Bei allen eindeutigen Vorteilen ist die effiziente Nutzung von Generativem Design auch mit praktischen Herausforderungen verbunden – das gilt für Privatunternehmen wie Newton ebenso wie für öffentliche Einrichtungen wie die NASA.
Ein vorrangiges Problem sieht McClelland darin, dass die Grenzen des technisch Machbaren oft die Grenzen des menschlichen Vorstellungsvermögens übersteigen. Mittlerweile steht eine Vielzahl additiver, subtraktiver und hybrider Fertigungsverfahren zur Auswahl, die eine unkomplizierte und kostengünstige Realisierung KI-generierter Entwürfe unterstützen. Dennoch, so McClelland, herrsche bei manchen Stakeholdern immer noch Skepsis.

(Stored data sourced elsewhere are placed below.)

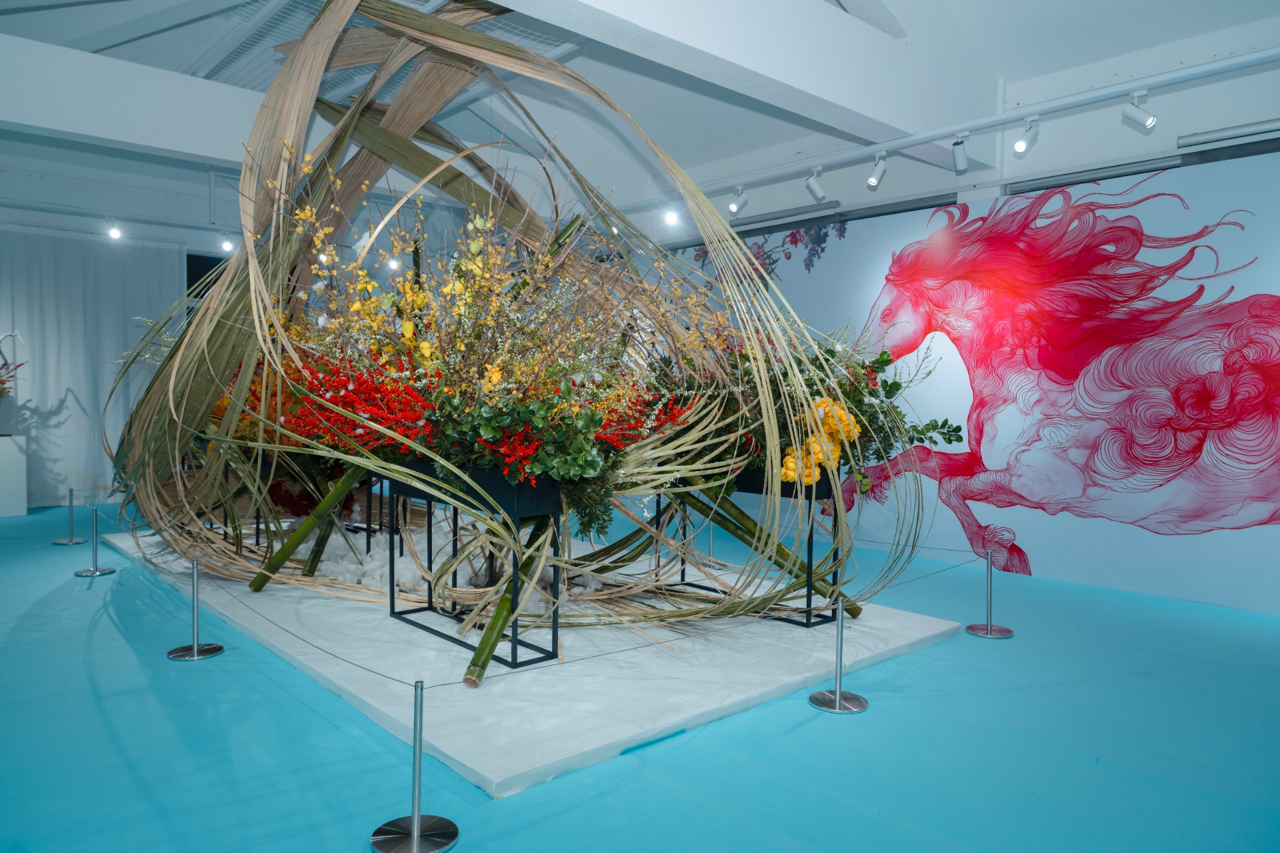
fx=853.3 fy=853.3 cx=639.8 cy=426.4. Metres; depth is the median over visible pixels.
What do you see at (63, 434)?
white curtain
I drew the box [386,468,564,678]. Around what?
black stand
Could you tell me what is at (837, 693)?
stanchion
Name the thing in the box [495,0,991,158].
ceiling beam
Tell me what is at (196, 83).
ceiling beam
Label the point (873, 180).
spotlight
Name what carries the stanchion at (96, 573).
on the floor
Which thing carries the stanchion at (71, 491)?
on the floor
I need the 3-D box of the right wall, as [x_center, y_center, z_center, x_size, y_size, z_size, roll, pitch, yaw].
[1.728,-0.481,6.836,0.166,2.919,9.297,-1,3,-42]
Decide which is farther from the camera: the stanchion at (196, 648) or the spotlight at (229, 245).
the spotlight at (229, 245)
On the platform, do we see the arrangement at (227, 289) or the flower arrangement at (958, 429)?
the arrangement at (227, 289)
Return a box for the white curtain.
[0,228,181,504]
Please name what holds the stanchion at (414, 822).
on the floor
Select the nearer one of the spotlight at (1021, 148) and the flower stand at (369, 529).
the spotlight at (1021, 148)
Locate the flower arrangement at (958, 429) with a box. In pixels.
[658,319,963,494]
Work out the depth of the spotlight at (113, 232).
7.93 m
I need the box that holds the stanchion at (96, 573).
[74,504,114,576]
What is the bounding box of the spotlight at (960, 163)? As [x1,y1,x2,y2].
[951,132,970,172]
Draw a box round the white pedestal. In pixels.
[0,434,27,516]
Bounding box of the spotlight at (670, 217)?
[662,206,681,227]
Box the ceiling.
[0,0,1279,239]
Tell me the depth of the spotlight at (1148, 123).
4.44 m
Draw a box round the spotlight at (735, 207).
[726,186,747,215]
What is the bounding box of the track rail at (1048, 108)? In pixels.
[638,46,1279,207]
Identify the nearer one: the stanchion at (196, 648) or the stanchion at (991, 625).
the stanchion at (196, 648)
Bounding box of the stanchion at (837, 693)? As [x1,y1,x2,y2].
[807,599,868,712]
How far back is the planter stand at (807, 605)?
4.32 m
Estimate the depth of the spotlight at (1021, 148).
4.83 m
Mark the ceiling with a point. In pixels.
(993, 55)
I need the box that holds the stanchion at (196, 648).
[166,556,224,660]
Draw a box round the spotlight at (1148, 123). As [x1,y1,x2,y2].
[1120,90,1155,130]
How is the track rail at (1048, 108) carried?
attached to the ceiling
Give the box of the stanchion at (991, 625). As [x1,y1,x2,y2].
[964,550,1014,639]
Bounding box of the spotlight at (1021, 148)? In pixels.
[1012,116,1040,155]
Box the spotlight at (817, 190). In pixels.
[804,166,827,200]
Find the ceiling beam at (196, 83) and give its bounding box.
[0,35,270,164]
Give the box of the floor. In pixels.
[0,496,1279,852]
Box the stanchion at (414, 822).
[366,679,460,852]
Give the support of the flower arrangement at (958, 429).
on the planter stand at (807, 605)
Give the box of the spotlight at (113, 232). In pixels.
[106,220,123,240]
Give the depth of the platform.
3.62 m
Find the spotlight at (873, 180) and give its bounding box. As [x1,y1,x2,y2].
[866,152,888,190]
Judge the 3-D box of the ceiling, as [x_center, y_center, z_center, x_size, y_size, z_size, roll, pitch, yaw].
[-1.239,-2.558,5.123,8.083,0.561,11.448,-1,3,-42]
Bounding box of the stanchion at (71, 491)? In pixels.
[50,484,87,544]
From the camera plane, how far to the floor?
2.88 m
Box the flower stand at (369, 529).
[223,458,389,560]
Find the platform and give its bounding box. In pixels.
[94,524,978,795]
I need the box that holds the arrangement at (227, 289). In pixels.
[110,0,941,688]
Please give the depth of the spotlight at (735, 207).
6.57 m
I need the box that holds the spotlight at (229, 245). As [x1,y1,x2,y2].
[219,234,235,252]
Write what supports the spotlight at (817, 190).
attached to the track rail at (1048, 108)
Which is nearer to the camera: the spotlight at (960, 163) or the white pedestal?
the spotlight at (960, 163)
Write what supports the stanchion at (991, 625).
on the floor
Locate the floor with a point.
(317, 720)
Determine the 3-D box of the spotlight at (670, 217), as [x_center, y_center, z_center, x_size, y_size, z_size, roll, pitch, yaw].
[0.261,-1.764,7.069,0.135,0.194,0.126,-1,3,-42]
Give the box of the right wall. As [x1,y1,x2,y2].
[640,110,1279,618]
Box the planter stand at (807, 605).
[666,472,842,628]
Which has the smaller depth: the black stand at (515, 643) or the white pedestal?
the black stand at (515, 643)

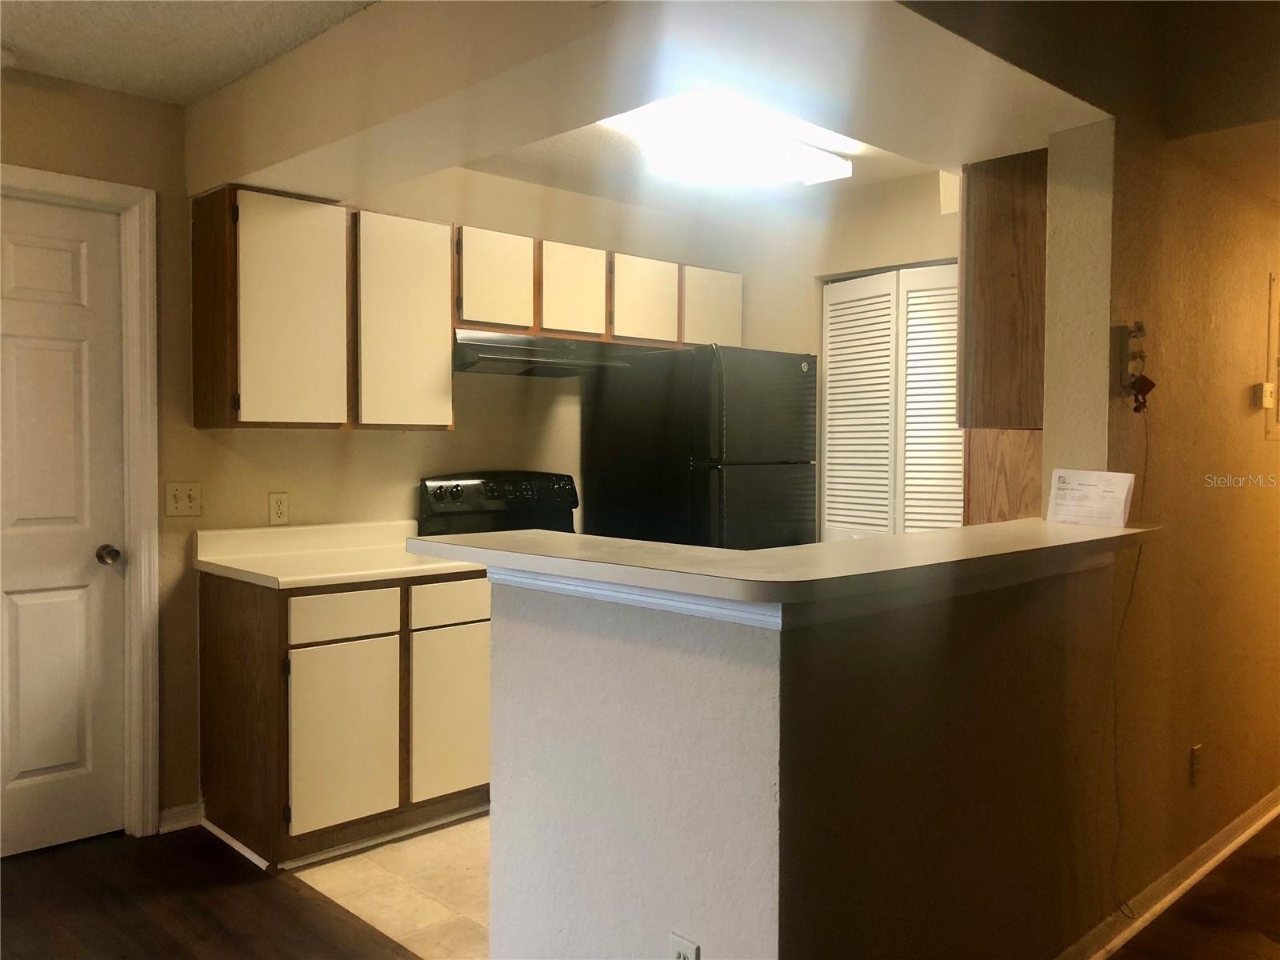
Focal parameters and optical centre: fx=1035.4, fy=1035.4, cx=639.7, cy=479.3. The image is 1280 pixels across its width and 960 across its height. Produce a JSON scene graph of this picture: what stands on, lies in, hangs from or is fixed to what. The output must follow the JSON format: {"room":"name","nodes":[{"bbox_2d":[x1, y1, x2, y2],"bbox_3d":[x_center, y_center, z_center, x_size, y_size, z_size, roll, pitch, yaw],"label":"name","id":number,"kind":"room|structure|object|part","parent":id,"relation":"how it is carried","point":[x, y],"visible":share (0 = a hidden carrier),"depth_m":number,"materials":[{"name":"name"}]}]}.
{"room":"kitchen","nodes":[
{"label":"kitchen","id":0,"kind":"room"},
{"bbox_2d":[0,68,196,833],"bbox_3d":[-2.272,-0.019,2.916,1.940,2.479,0.149,-2,3,-44],"label":"left wall","id":1,"kind":"structure","parent":0,"point":[102,92],"depth_m":3.46,"materials":[{"name":"beige paint"}]},
{"bbox_2d":[0,194,127,858],"bbox_3d":[-2.021,0.166,3.107,0.855,2.041,0.106,-2,3,-44],"label":"door","id":2,"kind":"structure","parent":1,"relation":"in","point":[59,354],"depth_m":3.31,"materials":[{"name":"white paint"}]},
{"bbox_3d":[-1.730,0.251,3.387,0.066,0.062,0.078,-2,3,-44],"label":"doorknob","id":3,"kind":"part","parent":2,"relation":"part of","materials":[{"name":"silver metal"}]},
{"bbox_2d":[0,164,162,838],"bbox_3d":[-2.025,0.120,3.154,0.985,2.147,0.157,-2,3,-44],"label":"door frame","id":4,"kind":"structure","parent":1,"relation":"attached to","point":[144,558],"depth_m":3.40,"materials":[{"name":"white paint"}]},
{"bbox_2d":[157,801,203,833],"bbox_3d":[-1.610,1.148,3.469,0.276,0.081,0.018,-2,3,-44],"label":"baseboard","id":5,"kind":"structure","parent":1,"relation":"attached to","point":[184,808],"depth_m":3.51,"materials":[{"name":"white paint"}]},
{"bbox_2d":[164,480,202,516],"bbox_3d":[-1.542,0.065,3.499,0.114,0.115,0.019,-2,3,-44],"label":"light switch","id":6,"kind":"object","parent":1,"relation":"attached to","point":[178,493],"visible":0.98,"depth_m":3.50,"materials":[{"name":"beige plastic"}]},
{"bbox_2d":[0,0,373,104],"bbox_3d":[-1.035,-1.215,1.205,2.902,0.107,4.363,-2,3,-44],"label":"ceiling","id":7,"kind":"structure","parent":0,"point":[17,34],"depth_m":2.86,"materials":[{"name":"white paint"}]},
{"bbox_2d":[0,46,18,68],"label":"smoke detector","id":8,"kind":"object","parent":7,"relation":"attached to","point":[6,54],"visible":0.99,"depth_m":2.98,"materials":[{"name":"white"}]},
{"bbox_2d":[0,825,419,959],"bbox_3d":[-1.121,1.313,0.788,3.956,0.060,5.769,-2,3,-44],"label":"wood floor","id":9,"kind":"structure","parent":0,"point":[9,870],"depth_m":2.92,"materials":[{"name":"brown wood"}]},
{"bbox_2d":[292,811,490,959],"bbox_3d":[0.371,1.224,3.617,2.736,0.061,2.770,-2,3,-44],"label":"tile floor","id":10,"kind":"structure","parent":0,"point":[430,910],"depth_m":3.07,"materials":[{"name":"beige tile"}]},
{"bbox_2d":[199,568,491,867],"bbox_3d":[-0.960,0.745,3.622,0.935,0.870,0.623,-2,3,-44],"label":"base cabinet","id":11,"kind":"object","parent":10,"relation":"on","point":[226,730],"visible":0.72,"depth_m":3.30,"materials":[{"name":"brown wood"}]},
{"bbox_2d":[192,520,484,587],"bbox_3d":[-0.933,0.244,3.606,0.973,0.129,0.722,-2,3,-44],"label":"countertop","id":12,"kind":"structure","parent":11,"relation":"on","point":[258,571],"depth_m":3.55,"materials":[{"name":"laminate"}]},
{"bbox_2d":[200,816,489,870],"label":"baseboard","id":13,"kind":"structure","parent":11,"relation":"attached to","point":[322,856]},
{"bbox_3d":[-0.948,0.832,3.320,0.322,0.553,0.052,-2,3,-44],"label":"cabinet door","id":14,"kind":"part","parent":11,"relation":"part of","materials":[{"name":"white"}]},
{"bbox_3d":[-0.942,0.432,3.294,0.316,0.131,0.031,-2,3,-44],"label":"drawer","id":15,"kind":"part","parent":11,"relation":"part of","materials":[{"name":"white wood"}]},
{"bbox_3d":[-0.642,0.812,3.580,0.322,0.543,0.042,-2,3,-44],"label":"cabinet door","id":16,"kind":"part","parent":11,"relation":"part of","materials":[{"name":"white"}]},
{"bbox_3d":[-0.622,0.418,3.516,0.335,0.136,0.031,-2,3,-44],"label":"drawer","id":17,"kind":"part","parent":11,"relation":"part of","materials":[{"name":"white wood"}]},
{"bbox_2d":[416,470,579,537],"bbox_3d":[-0.390,0.571,4.084,0.735,1.183,0.722,-2,3,-44],"label":"stove","id":18,"kind":"object","parent":10,"relation":"on","point":[457,485],"visible":0.18,"depth_m":4.19,"materials":[{"name":"black metal"}]},
{"bbox_2d":[580,343,816,550],"bbox_3d":[0.288,0.275,4.579,0.709,1.669,0.818,-2,3,-44],"label":"refrigerator","id":19,"kind":"object","parent":10,"relation":"on","point":[746,485],"visible":0.52,"depth_m":4.28,"materials":[{"name":"black metal"}]},
{"bbox_2d":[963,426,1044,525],"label":"wooden panel","id":20,"kind":"object","parent":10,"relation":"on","point":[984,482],"visible":0.18,"depth_m":3.65,"materials":[{"name":"brown wood"}]},
{"bbox_2d":[178,158,745,538],"bbox_3d":[-0.557,-0.087,4.544,2.647,2.501,0.132,-2,3,-44],"label":"kitchen back wall","id":21,"kind":"structure","parent":0,"point":[366,439],"depth_m":4.25,"materials":[{"name":"beige paint"}]},
{"bbox_2d":[268,492,289,524],"bbox_3d":[-1.297,0.104,3.717,0.070,0.114,0.009,-2,3,-44],"label":"wall outlet","id":22,"kind":"object","parent":21,"relation":"attached to","point":[277,504],"visible":0.98,"depth_m":3.71,"materials":[{"name":"plastic"}]},
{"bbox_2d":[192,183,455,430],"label":"upper cabinet","id":23,"kind":"object","parent":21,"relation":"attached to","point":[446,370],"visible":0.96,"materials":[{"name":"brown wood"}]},
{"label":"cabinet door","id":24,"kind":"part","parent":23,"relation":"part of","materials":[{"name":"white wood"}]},
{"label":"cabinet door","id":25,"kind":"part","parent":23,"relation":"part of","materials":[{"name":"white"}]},
{"bbox_2d":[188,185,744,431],"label":"upper cabinets","id":26,"kind":"object","parent":21,"relation":"attached to","point":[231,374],"visible":0.91,"depth_m":3.61,"materials":[{"name":"brown wood"}]},
{"bbox_3d":[-0.552,-0.736,3.898,0.289,0.370,0.076,-2,3,-44],"label":"cabinet door","id":27,"kind":"part","parent":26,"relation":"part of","materials":[{"name":"wood"}]},
{"bbox_3d":[-0.275,-0.741,4.154,0.286,0.373,0.121,-2,3,-44],"label":"cabinet door","id":28,"kind":"part","parent":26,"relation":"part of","materials":[{"name":"wood"}]},
{"bbox_3d":[0.015,-0.738,4.371,0.316,0.378,0.087,-2,3,-44],"label":"cabinet door","id":29,"kind":"part","parent":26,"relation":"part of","materials":[{"name":"white wood"}]},
{"bbox_3d":[0.314,-0.742,4.617,0.317,0.376,0.095,-2,3,-44],"label":"cabinet door","id":30,"kind":"part","parent":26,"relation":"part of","materials":[{"name":"white wood"}]},
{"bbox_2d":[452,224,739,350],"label":"upper cabinet","id":31,"kind":"object","parent":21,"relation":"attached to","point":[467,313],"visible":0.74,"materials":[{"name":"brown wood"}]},
{"bbox_2d":[454,329,634,376],"bbox_3d":[-0.482,-0.497,4.160,0.760,0.138,0.495,-2,3,-44],"label":"range hood","id":32,"kind":"object","parent":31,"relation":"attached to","point":[507,358],"visible":0.83,"depth_m":4.00,"materials":[{"name":"black metal"}]},
{"bbox_2d":[180,0,1104,202],"bbox_3d":[-0.084,-1.087,2.949,1.425,0.337,2.616,-2,3,-44],"label":"ceiling beam","id":33,"kind":"structure","parent":0,"point":[253,170],"depth_m":2.48,"materials":[{"name":"paint"}]},
{"bbox_2d":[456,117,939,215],"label":"kitchen ceiling","id":34,"kind":"structure","parent":0,"point":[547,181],"depth_m":4.24,"materials":[{"name":"white paint"}]},
{"bbox_2d":[599,92,852,186],"bbox_3d":[0.262,-1.186,3.582,1.165,0.101,0.383,-2,3,-44],"label":"ceiling light","id":35,"kind":"object","parent":34,"relation":"attached to","point":[838,165],"visible":0.91,"depth_m":3.54,"materials":[{"name":"white plastic"}]},
{"bbox_2d":[488,553,1127,959],"bbox_3d":[0.498,0.712,2.540,1.633,1.091,0.956,-2,3,-44],"label":"half wall","id":36,"kind":"structure","parent":0,"point":[658,662],"depth_m":1.97,"materials":[{"name":"paint"}]},
{"bbox_2d":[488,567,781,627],"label":"trim","id":37,"kind":"structure","parent":36,"relation":"attached to","point":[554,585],"depth_m":1.94,"materials":[{"name":"white paint"}]},
{"bbox_2d":[668,932,699,959],"bbox_3d":[0.076,0.875,1.839,0.008,0.118,0.070,-2,3,-44],"label":"wall outlet","id":38,"kind":"object","parent":36,"relation":"attached to","point":[690,955],"visible":1,"depth_m":1.84,"materials":[{"name":"white plastic"}]},
{"bbox_2d":[412,518,1167,613],"bbox_3d":[0.421,0.151,2.473,1.581,0.040,1.103,-2,3,-44],"label":"bar countertop","id":39,"kind":"structure","parent":36,"relation":"attached to","point":[830,544],"depth_m":1.99,"materials":[{"name":"beige laminate"}]},
{"bbox_2d":[1045,468,1134,527],"bbox_3d":[1.147,0.046,2.636,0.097,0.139,0.194,-2,3,-44],"label":"paper","id":40,"kind":"object","parent":39,"relation":"on","point":[1090,485],"visible":1,"depth_m":2.63,"materials":[{"name":"white paper"}]},
{"bbox_2d":[727,166,962,537],"bbox_3d":[1.105,-0.093,4.478,0.125,2.443,2.472,-2,3,-44],"label":"kitchen right wall","id":41,"kind":"structure","parent":0,"point":[820,265],"depth_m":4.66,"materials":[{"name":"beige paint"}]},
{"bbox_2d":[819,263,963,542],"bbox_3d":[1.146,0.128,4.414,0.081,2.024,0.925,-2,3,-44],"label":"bifold door","id":42,"kind":"structure","parent":41,"relation":"in","point":[833,345],"depth_m":4.46,"materials":[{"name":"white paint"}]},
{"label":"louvered panel","id":43,"kind":"part","parent":42,"relation":"part of","materials":[{"name":"white paint"}]},
{"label":"louvered panel","id":44,"kind":"part","parent":42,"relation":"part of","materials":[{"name":"white paint"}]},
{"bbox_2d":[1052,68,1279,942],"bbox_3d":[2.112,-0.073,3.608,3.054,2.555,0.139,-2,3,-44],"label":"right wall","id":45,"kind":"structure","parent":0,"point":[1254,437],"depth_m":2.99,"materials":[{"name":"beige paint"}]},
{"bbox_2d":[958,148,1048,430],"bbox_3d":[1.299,-0.545,3.207,0.788,0.787,0.309,-2,3,-44],"label":"upper cabinet","id":46,"kind":"object","parent":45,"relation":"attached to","point":[1006,222],"visible":0.53,"depth_m":2.92,"materials":[{"name":"brown wood"}]},
{"bbox_2d":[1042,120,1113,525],"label":"pillar","id":47,"kind":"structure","parent":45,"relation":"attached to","point":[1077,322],"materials":[{"name":"beige paint"}]},
{"bbox_2d":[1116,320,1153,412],"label":"key holder","id":48,"kind":"object","parent":45,"relation":"attached to","point":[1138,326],"visible":0.99,"depth_m":2.67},
{"bbox_2d":[1108,388,1147,923],"bbox_3d":[1.263,0.477,2.675,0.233,1.270,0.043,-2,3,-44],"label":"power cord","id":49,"kind":"object","parent":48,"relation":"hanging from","point":[1146,461],"visible":0.93,"depth_m":2.70,"materials":[{"name":"plastic"}]},
{"bbox_2d":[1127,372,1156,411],"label":"key tag","id":50,"kind":"object","parent":48,"relation":"hanging from","point":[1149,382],"visible":0.97,"depth_m":2.62,"materials":[{"name":"red"}]},
{"bbox_2d":[1055,785,1279,959],"bbox_3d":[1.576,1.176,3.057,4.377,0.083,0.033,-2,3,-44],"label":"baseboard","id":51,"kind":"structure","parent":45,"relation":"attached to","point":[1249,832],"depth_m":2.99,"materials":[{"name":"white paint"}]},
{"bbox_2d":[1189,744,1203,786],"bbox_3d":[1.695,0.870,3.151,0.071,0.117,0.009,-2,3,-44],"label":"wall outlet","id":52,"kind":"object","parent":45,"relation":"attached to","point":[1196,751],"visible":0.98,"depth_m":3.14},
{"bbox_2d":[1256,380,1275,407],"bbox_3d":[2.135,-0.286,3.527,0.072,0.088,0.030,-2,3,-44],"label":"thermostat","id":53,"kind":"object","parent":45,"relation":"attached to","point":[1268,399],"visible":0.98,"depth_m":3.51,"materials":[{"name":"white plastic"}]},
{"bbox_2d":[1264,269,1279,439],"bbox_3d":[2.338,-0.433,3.729,0.476,0.587,0.024,-2,3,-44],"label":"electrical panel","id":54,"kind":"object","parent":45,"relation":"attached to","point":[1273,315],"visible":0.98,"depth_m":3.60,"materials":[{"name":"metal"}]},
{"bbox_2d":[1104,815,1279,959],"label":"wood floor","id":55,"kind":"structure","parent":0,"point":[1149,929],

„Viele sehen diese seltsamen organischen Strukturen und denken automatisch, dass sie sich niemals mit normalen Werkstoffen im CNC-Fräsverfahren umsetzen ließen“, berichtet er im NASA-Podcast Small Steps, Giant Leaps. „In Wirklichkeit hat sich auch die CNC-Technik weiterentwickelt, und man kann heutzutage mit der Fünf-Achsen-Bearbeitung so gut wie jeden Entwurf umsetzen.“
Tatsächlich gibt es jedoch Sachzwänge, die einer weiteren Optimierung bislang im Wege stehen: Derzeit ist noch keine Software verfügbar, die thermische Parameter verarbeiten kann. McClelland geht jedoch davon aus, dass sich das in naher Zukunft ändern wird. „Thermische und statische Probleme sind bei NASA-Projekten oft eng miteinander verzahnt“, erläutert er. „Meine Hoffnung ist, dass es künftig möglich sein wird, beim Generativen Design statische und thermische Vorgaben gleichermaßen zu berücksichtigen. Konkret heißt das, dass man z. B. einen Grenzwert für die Wärmeleitfähigkeit festlegt und der Entwurf trotzdem die Vorgaben für die statische Steifigkeit erfüllt.“
Für Miller steht eins fest: KI-gestützte Technologien wie Generatives Design sind aus der Raumfahrttechnik nicht mehr wegzudenken. „Ich bin fest davon überzeugt, dass für die Menschheit gerade ein neues Zeitalter der Künstlichen Intelligenz anbricht – und dass Generatives Design ein absolutes Muss für Ingenieurbüros ist, die wettbewerbsfähig bleiben wollen“, meint er. Für die erfolgreiche Projektabwicklung auf dem Heimatplaneten sei die Technologie schon heute unverzichtbar.